### Data under study:

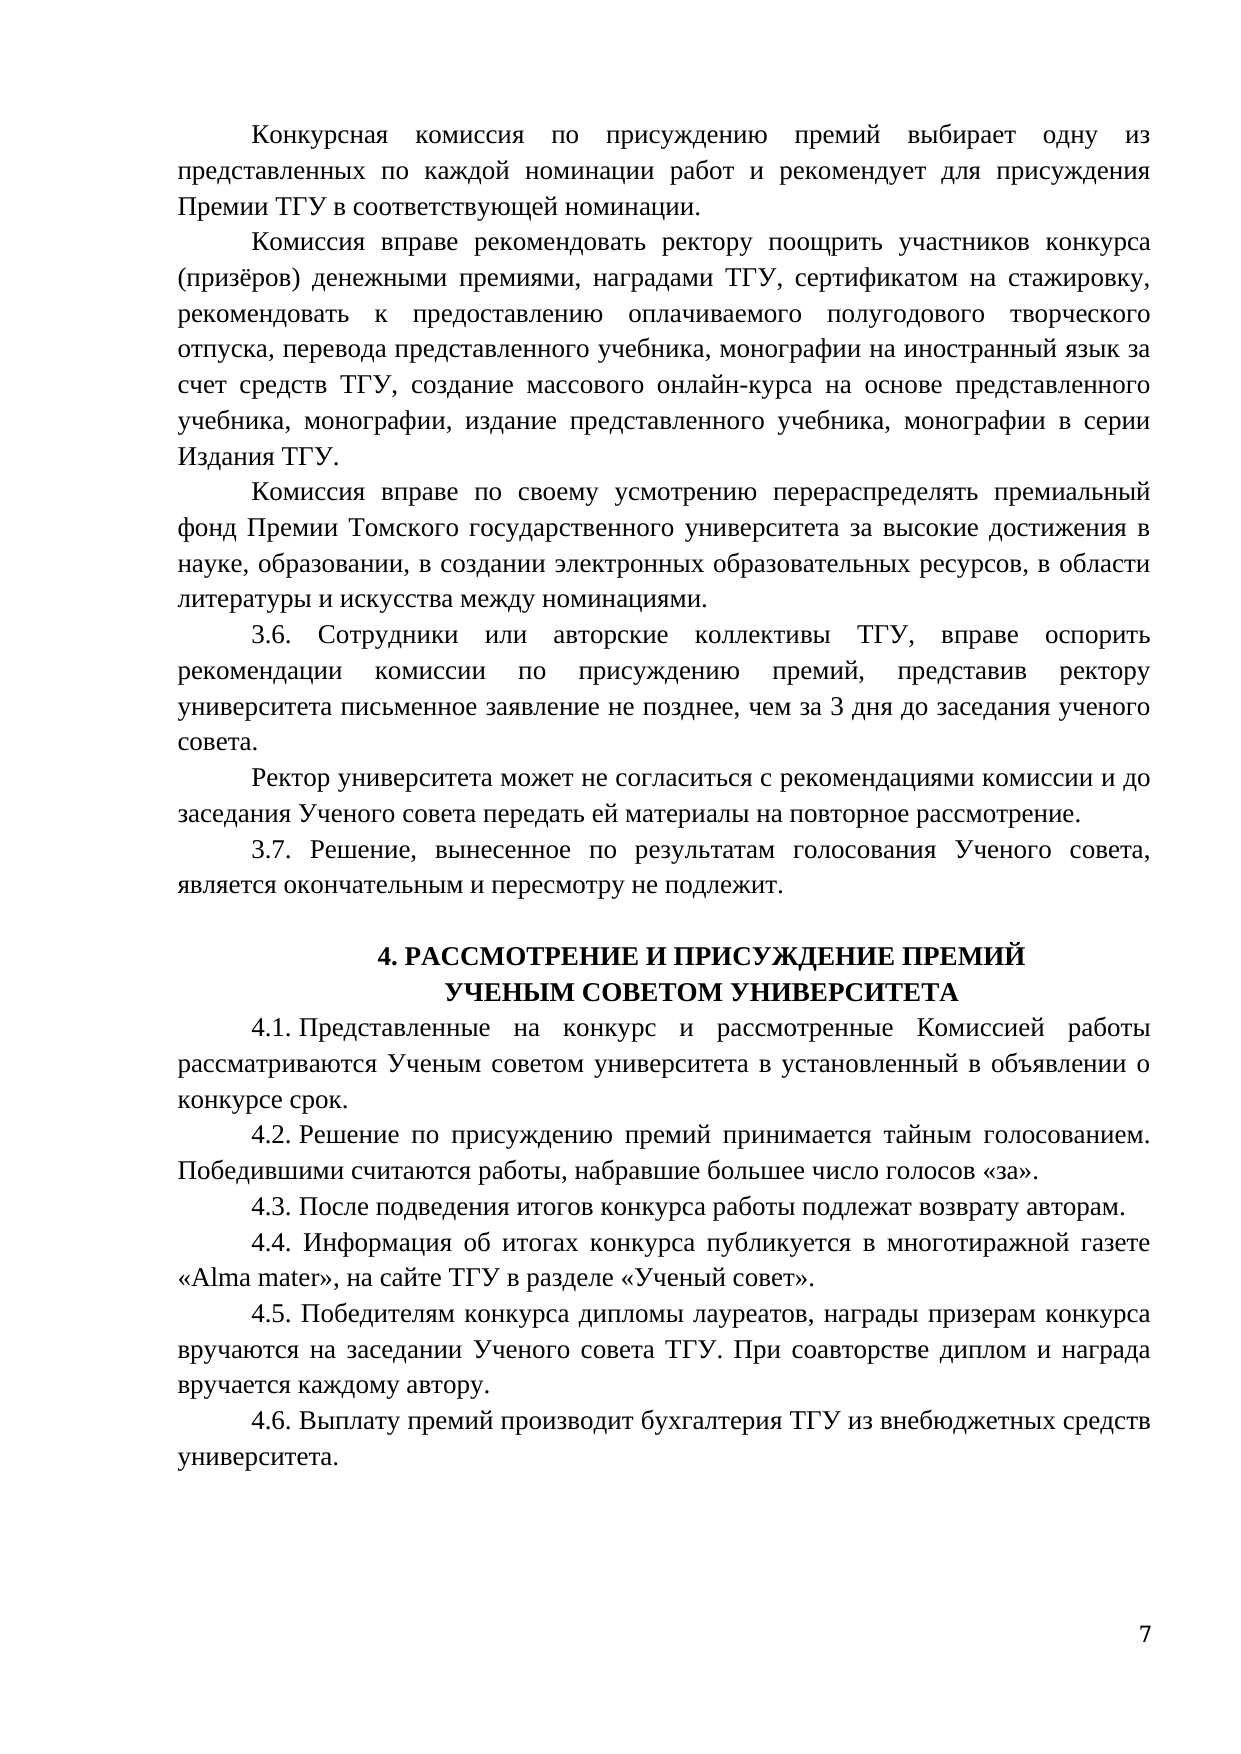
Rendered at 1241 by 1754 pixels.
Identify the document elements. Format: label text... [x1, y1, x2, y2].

text 3.7. Решение, вынесенное по результатам голосования Ученого совета, является окончательным и пересмотру не подлежит. [177, 833, 1152, 899]
text Комиссия вправе по своему усмотрению перераспределять премиальный фонд Премии Томского государственного университета за высокие достижения в науке, образовании, в создании электронных образовательных ресурсов, в области литературы и искусства между номинациями. [177, 475, 1152, 614]
text Комиссия вправе рекомендовать ректору поощрить участников конкурса (призёров) денежными премиями, наградами ТГУ, сертификатом на стажировку, рекомендовать к предоставлению оплачиваемого полугодового творческого отпуска, перевода представленного учебника, монографии на иностранный язык за счет средств ТГУ, создание массового онлайн-курса на основе представленного учебника, монографии, издание представленного учебника, монографии в серии Издания ТГУ. [177, 225, 1152, 471]
text 4.2. Решение по присуждению премий принимается тайным голосованием. Победившими считаются работы, набравшие большее число голосов «за». [177, 1118, 1152, 1185]
text 4.3. После подведения итогов конкурса работы подлежат возврату авторам. [177, 1190, 1152, 1221]
text УЧЕНЫМ СОВЕТОМ УНИВЕРСИТЕТА [177, 976, 1152, 1007]
text 4. РАССМОТРЕНИЕ И ПРИСУЖДЕНИЕ ПРЕМИЙ [177, 940, 1152, 971]
text 4.5. Победителям конкурса дипломы лауреатов, награды призерам конкурса вручаются на заседании Ученого совета ТГУ. При соавторстве диплом и награда вручается каждому автору. [177, 1297, 1152, 1400]
text 4.4. Информация об итогах конкурса публикуется в многотиражной газете «Alma mater», на сайте ТГУ в разделе «Ученый совет». [177, 1226, 1152, 1293]
text Конкурсная комиссия по присуждению премий выбирает одну из представленных по каждой номинации работ и рекомендует для присуждения Премии ТГУ в соответствующей номинации. [177, 118, 1152, 221]
text 3.6. Сотрудники или авторские коллективы ТГУ, вправе оспорить рекомендации комиссии по присуждению премий, представив ректору университета письменное заявление не позднее, чем за 3 дня до заседания ученого совета. [177, 618, 1152, 757]
text 4.6. Выплату премий производит бухгалтерия ТГУ из внебюджетных средств университета. [177, 1404, 1152, 1471]
text 4.1. Представленные на конкурс и рассмотренные Комиссией работы рассматриваются Ученым советом университета в установленный в объявлении о конкурсе срок. [177, 1011, 1152, 1114]
text Ректор университета может не согласиться с рекомендациями комиссии и до заседания Ученого совета передать ей материалы на повторное рассмотрение. [177, 761, 1152, 828]
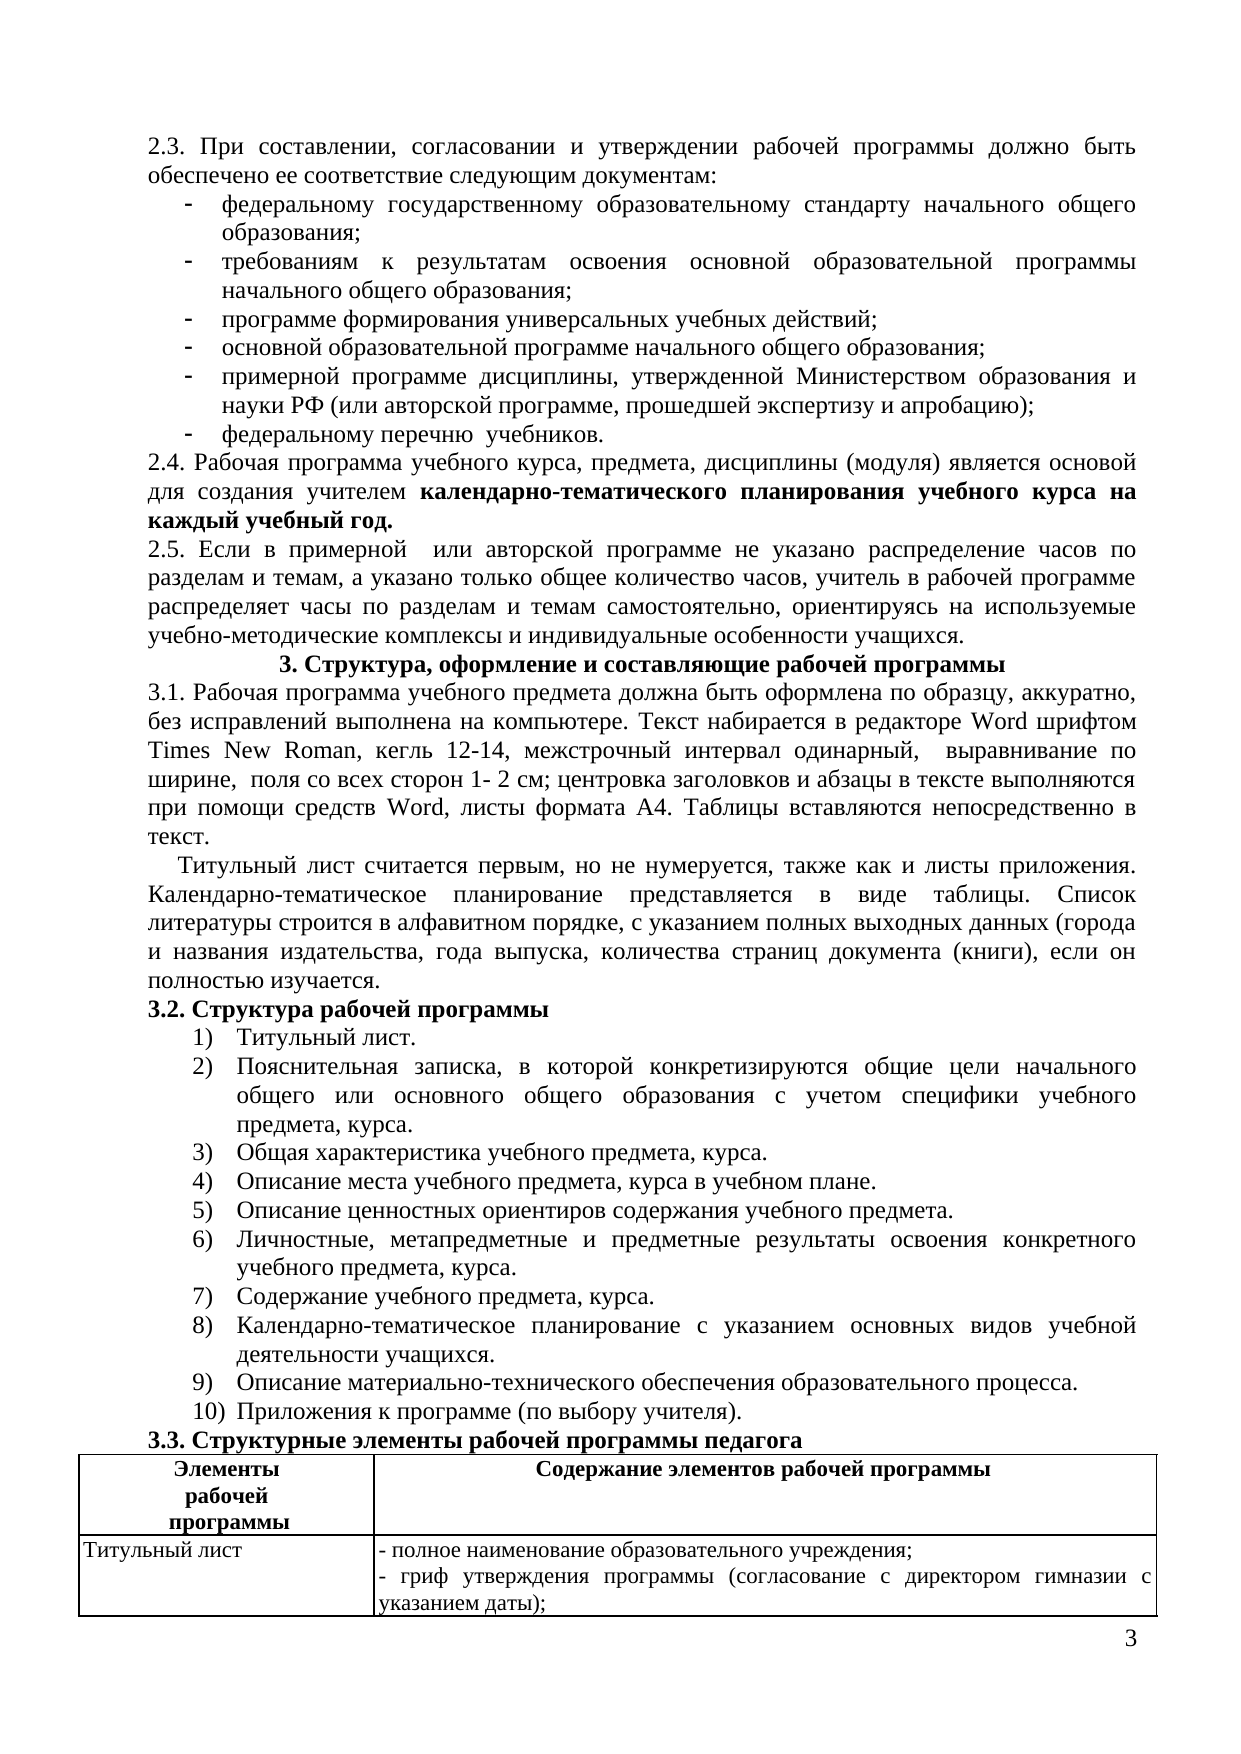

### Work to complete:
Reply with nothing except the number of lines in the records that include the word "вправе".

### Output below:
3